I spent hours on phone calls with my parents, bombarding them with incessant questions; “Mama, what is the best way to pleat the edges of a dumpling, how to I extract all of the pins-and-needles tingles from a Sichuan peppercorn, how do I blanche tripe and cook it to perfection, like you?” Recipes were interspersed with memories from their childhood, of flavours that brought back the past. Growing up during the Cultural Revolution, my mama said her hunger created fantasies. She remembered how her family, after a meal of plain rice, would sit down together and fantasize about the delicious dishes they’d had before, going into detail about the rare ingredients and the specific cooking methods. She said how my grandpa remembered the taste of a single drop of oil caressing his tongue. To eat, my grandpa told her, was to wage a successful war, to salvage food on barren lands. It was to attack food with rapacity and devour without remorse because it was uncertain when and from where their next meal would arrive. My grandma remembers people eating blades of grass, of neighbours becoming all skin and bones. 

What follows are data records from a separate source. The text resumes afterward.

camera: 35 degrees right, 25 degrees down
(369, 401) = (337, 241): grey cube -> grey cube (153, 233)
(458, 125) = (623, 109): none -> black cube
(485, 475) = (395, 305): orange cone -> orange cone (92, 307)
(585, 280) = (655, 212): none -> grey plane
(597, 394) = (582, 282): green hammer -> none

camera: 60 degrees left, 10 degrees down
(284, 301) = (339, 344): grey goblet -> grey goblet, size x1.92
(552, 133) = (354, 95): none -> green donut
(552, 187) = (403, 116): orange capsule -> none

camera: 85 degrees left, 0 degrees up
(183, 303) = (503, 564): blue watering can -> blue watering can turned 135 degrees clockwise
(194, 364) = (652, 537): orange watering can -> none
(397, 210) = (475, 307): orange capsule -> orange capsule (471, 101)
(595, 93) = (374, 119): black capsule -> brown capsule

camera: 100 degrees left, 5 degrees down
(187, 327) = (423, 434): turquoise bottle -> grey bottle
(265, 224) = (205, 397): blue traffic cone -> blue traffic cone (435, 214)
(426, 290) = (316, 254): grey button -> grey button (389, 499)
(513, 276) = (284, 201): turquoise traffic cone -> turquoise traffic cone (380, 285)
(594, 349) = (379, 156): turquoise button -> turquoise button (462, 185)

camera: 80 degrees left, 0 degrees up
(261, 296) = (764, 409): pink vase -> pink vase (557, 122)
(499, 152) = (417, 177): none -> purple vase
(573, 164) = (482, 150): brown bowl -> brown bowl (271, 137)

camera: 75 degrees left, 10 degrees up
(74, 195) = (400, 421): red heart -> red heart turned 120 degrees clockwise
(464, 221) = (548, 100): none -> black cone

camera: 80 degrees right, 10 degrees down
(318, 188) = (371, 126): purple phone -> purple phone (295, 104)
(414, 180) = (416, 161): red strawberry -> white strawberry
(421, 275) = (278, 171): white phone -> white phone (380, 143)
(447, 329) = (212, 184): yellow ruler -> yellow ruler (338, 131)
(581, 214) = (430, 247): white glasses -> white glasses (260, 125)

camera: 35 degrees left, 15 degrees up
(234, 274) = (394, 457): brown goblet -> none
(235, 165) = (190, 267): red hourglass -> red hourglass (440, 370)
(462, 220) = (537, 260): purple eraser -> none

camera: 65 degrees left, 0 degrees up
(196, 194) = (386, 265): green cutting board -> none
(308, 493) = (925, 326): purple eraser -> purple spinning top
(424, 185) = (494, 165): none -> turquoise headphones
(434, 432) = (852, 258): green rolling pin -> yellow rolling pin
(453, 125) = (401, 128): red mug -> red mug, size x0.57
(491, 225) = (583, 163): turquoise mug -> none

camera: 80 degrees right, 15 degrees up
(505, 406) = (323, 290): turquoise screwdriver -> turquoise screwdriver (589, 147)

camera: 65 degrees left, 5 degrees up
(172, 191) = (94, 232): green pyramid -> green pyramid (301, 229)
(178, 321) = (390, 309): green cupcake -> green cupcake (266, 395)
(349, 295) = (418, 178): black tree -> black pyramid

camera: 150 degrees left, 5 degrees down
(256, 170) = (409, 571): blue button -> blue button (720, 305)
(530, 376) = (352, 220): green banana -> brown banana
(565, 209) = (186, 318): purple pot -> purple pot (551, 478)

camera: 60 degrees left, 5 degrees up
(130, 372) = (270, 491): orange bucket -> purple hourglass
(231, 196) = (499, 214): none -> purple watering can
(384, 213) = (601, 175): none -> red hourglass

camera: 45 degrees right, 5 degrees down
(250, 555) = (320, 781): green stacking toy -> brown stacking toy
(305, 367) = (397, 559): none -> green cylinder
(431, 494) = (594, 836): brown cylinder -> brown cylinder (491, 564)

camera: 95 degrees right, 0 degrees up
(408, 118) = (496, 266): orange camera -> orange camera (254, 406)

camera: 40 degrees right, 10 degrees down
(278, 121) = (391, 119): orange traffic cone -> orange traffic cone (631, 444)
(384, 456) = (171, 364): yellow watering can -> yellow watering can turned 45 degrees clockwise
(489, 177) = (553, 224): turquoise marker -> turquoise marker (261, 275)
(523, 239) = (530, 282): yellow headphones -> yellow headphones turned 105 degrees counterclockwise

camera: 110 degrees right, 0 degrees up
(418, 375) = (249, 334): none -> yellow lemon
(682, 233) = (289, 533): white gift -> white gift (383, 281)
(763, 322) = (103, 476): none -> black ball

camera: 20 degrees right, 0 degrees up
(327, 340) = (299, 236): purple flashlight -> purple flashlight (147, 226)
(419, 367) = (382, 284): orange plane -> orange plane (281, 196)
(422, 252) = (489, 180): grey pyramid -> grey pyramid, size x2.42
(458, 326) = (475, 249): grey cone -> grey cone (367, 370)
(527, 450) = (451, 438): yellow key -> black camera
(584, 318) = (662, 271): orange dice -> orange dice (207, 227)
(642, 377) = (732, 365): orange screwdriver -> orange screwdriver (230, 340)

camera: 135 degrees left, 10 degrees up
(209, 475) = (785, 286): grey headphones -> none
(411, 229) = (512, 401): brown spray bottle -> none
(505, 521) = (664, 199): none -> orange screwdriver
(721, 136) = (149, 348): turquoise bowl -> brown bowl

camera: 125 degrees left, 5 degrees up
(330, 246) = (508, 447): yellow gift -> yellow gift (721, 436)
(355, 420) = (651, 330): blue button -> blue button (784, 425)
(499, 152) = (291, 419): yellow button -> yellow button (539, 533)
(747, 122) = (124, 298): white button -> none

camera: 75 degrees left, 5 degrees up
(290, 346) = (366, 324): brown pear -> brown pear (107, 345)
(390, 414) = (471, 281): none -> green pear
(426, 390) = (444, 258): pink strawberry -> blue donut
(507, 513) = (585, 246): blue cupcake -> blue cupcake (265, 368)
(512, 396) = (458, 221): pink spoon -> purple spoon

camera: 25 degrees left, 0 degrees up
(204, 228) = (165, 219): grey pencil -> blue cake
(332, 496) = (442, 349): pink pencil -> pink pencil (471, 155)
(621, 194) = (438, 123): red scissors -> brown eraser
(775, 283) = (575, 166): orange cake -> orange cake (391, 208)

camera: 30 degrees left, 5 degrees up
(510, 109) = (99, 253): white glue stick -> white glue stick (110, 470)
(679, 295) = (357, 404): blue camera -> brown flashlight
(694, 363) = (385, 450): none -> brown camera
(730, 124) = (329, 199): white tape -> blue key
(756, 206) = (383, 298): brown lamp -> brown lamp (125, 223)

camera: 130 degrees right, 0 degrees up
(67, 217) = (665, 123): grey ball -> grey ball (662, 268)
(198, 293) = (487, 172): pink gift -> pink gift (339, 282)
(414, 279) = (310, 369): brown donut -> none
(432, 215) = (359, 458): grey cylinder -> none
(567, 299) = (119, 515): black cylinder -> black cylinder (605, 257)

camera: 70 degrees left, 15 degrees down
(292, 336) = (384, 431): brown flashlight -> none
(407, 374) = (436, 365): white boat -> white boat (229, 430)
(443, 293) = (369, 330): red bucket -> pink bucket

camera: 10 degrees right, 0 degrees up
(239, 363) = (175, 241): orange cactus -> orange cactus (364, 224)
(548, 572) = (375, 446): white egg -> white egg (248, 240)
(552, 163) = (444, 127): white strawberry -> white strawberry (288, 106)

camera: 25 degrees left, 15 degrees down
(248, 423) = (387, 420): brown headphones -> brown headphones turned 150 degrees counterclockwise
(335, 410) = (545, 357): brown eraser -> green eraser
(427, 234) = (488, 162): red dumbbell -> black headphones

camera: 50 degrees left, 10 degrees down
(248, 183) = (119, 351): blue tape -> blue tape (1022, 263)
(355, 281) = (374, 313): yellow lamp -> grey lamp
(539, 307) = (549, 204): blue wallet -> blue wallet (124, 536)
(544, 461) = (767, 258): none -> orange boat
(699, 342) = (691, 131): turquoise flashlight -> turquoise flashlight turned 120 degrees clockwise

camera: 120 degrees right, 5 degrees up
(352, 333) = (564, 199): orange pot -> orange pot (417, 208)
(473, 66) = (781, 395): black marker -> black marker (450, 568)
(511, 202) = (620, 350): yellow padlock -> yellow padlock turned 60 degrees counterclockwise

‘Discarding any part of an animal is a privilege that our communities couldn’t afford. Hunger was a given condition. When you take an animal’s life, you should thank it, eat it all, none of it should go to waste’, mama declared. Now, these undesirable offcuts of meat have become some of China’s finest luxuries. How beautiful is it that such desperation took something considered undesirable and turned it into a rarefied treasure? How does one turn chicken feet, a bony, fiddly thing, something almost devoid of meat, into a delicacy? As I take a bite out of a slow-cooked piece of chicken feet, soft and slippery, I can taste the strength of my grandpa, imagine how such a meagre piece of meat kept his hunger at bay. As my teeth work their way around the bones, I understand the toughness of his preservation, tasting the warmth of his resilience.